Markov chains: is "aperiodic + irreducible" equivalent to "regular"?

Solution 1:

For a finite MC it holds that

aperiodic + irreducible $\Leftrightarrow$ ergodic $\Leftrightarrow$ regular

as you expected. For an infinite MC it holds that

aperiodic + irreducible + positive recurrent $\Leftrightarrow$ ergodic,

and being "regular" in the infinite setting would require a more precise definition.

................................ explanations following ................................

For every finite or inifinite Markov chain (MC) it holds that

$aperiodic + irreducible + positive~recurrent \Leftrightarrow ergodic$.
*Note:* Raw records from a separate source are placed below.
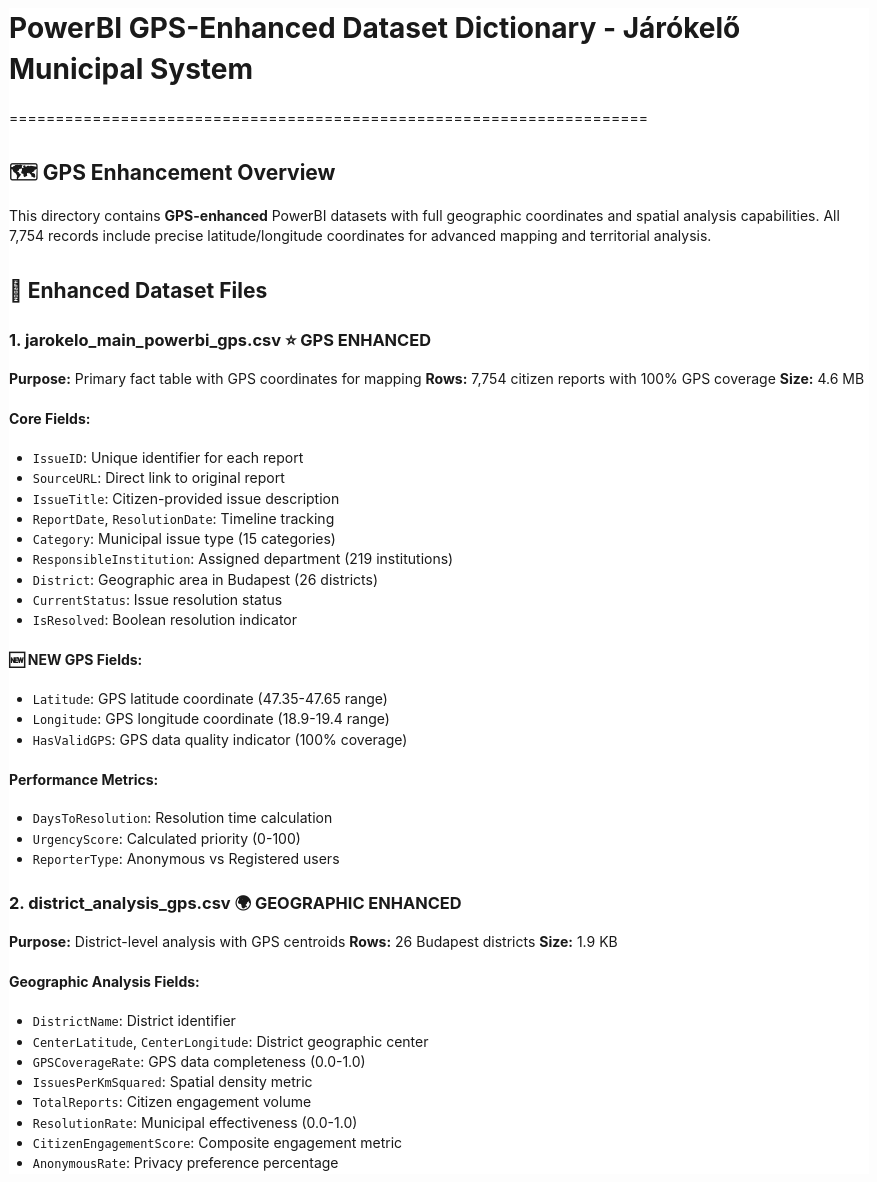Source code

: # PowerBI GPS-Enhanced Dataset Dictionary - Járókelő Municipal System
=====================================================================

## 🗺️ GPS Enhancement Overview
This directory contains **GPS-enhanced** PowerBI datasets with full geographic coordinates and spatial analysis capabilities. All 7,754 records include precise latitude/longitude coordinates for advanced mapping and territorial analysis.

## 📂 Enhanced Dataset Files

### 1. jarokelo_main_powerbi_gps.csv ⭐ **GPS ENHANCED**
**Purpose:** Primary fact table with GPS coordinates for mapping
**Rows:** 7,754 citizen reports with 100% GPS coverage
**Size:** 4.6 MB

#### Core Fields:
- `IssueID`: Unique identifier for each report
- `SourceURL`: Direct link to original report
- `IssueTitle`: Citizen-provided issue description
- `ReportDate`, `ResolutionDate`: Timeline tracking
- `Category`: Municipal issue type (15 categories)
- `ResponsibleInstitution`: Assigned department (219 institutions)
- `District`: Geographic area in Budapest (26 districts)
- `CurrentStatus`: Issue resolution status
- `IsResolved`: Boolean resolution indicator

#### 🆕 **NEW GPS Fields:**
- `Latitude`: GPS latitude coordinate (47.35-47.65 range)
- `Longitude`: GPS longitude coordinate (18.9-19.4 range) 
- `HasValidGPS`: GPS data quality indicator (100% coverage)

#### Performance Metrics:
- `DaysToResolution`: Resolution time calculation
- `UrgencyScore`: Calculated priority (0-100)
- `ReporterType`: Anonymous vs Registered users

### 2. district_analysis_gps.csv 🌍 **GEOGRAPHIC ENHANCED**
**Purpose:** District-level analysis with GPS centroids
**Rows:** 26 Budapest districts
**Size:** 1.9 KB

#### Geographic Analysis Fields:
- `DistrictName`: District identifier
- `CenterLatitude`, `CenterLongitude`: District geographic center
- `GPSCoverageRate`: GPS data completeness (0.0-1.0)
- `IssuesPerKmSquared`: Spatial density metric
- `TotalReports`: Citizen engagement volume
- `ResolutionRate`: Municipal effectiveness (0.0-1.0)
- `CitizenEngagementScore`: Composite engagement metric
- `AnonymousRate`: Privacy preference percentage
See for example here for a proof. For every finite MC, irreducibility already implies positive recurrence, see here for a proof.

Further, for every finite MC we have that

$aperiodic + irreducible \Leftrightarrow regular$.

Proof sketch: the definition of a finite irreducible MC gives that $\forall i, j \in \Omega : \exists k > 0 : P^k[i,j] > 0$. However, there might be no $k$ such that all entries are simultaneously positive - due to periodicities. But if the chain is additionally aperiodic, it follows that $\exists k > 0 : \forall i, j \in \Omega : P^k[i,j] > 0$, which matches your definition of being regular.

Finally, I don't see a canonical way how you would generalize the property "regular" to infinite Markov chains. So, I just ignore the term "regular" for infinite chains here.